**STUDY TEXT:**
An unprecedented array of risks—ranging from capacity shortfalls, extreme weather, extended drought, supply chain issues, cybersecurity, solar PV tripping, fuel constraints, to wildfires—could imperil the reliability of nearly every North American bulk power system (BPS) region west of the Midcontinent Independent System Operator (MISO) this summer, the North American Electric Reliability Corp. (NERC) warned in a newly released summer assessment.
NERC’s May 18–issued 2022 Summer Reliability Assessment, which presents a forward-looking evaluation of generation resources, transmission system, and energy sufficiency across the North American BPS, estimates all its 20 regions will maintain anticipated reserve margins under typical outage conditions. However, seven regions could struggle if extreme events threaten generation output or demand spikes, NERC suggested.

**TASK DETAILS:** Repeat the passage on NERC's summer reliability outlook, beginning at "An unprecedented array" and stopping after "spikes, NERC suggested.", and switch "regions" to "areas" throughout. The lines after this point stand apart from the passage.

**GIVEN INFORMATION:**
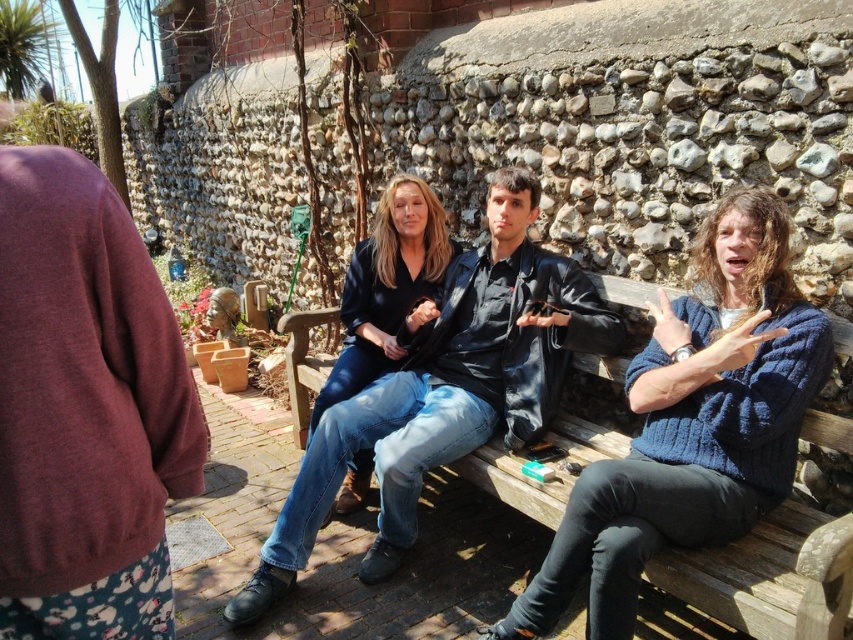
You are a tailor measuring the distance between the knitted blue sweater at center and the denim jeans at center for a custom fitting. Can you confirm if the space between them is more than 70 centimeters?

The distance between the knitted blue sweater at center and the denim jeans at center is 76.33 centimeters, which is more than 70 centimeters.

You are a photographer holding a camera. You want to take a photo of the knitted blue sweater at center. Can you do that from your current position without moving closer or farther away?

**THE COMPLETED TASK:**
An unprecedented array of risks—ranging from capacity shortfalls, extreme weather, extended drought, supply chain issues, cybersecurity, solar PV tripping, fuel constraints, to wildfires—could imperil the reliability of nearly every North American bulk power system (BPS) region west of the Midcontinent Independent System Operator (MISO) this summer, the North American Electric Reliability Corp. (NERC) warned in a newly released summer assessment.
NERC’s May 18–issued 2022 Summer Reliability Assessment, which presents a forward-looking evaluation of generation resources, transmission system, and energy sufficiency across the North American BPS, estimates all its 20 areas will maintain anticipated reserve margins under typical outage conditions. However, seven areas could struggle if extreme events threaten generation output or demand spikes, NERC suggested.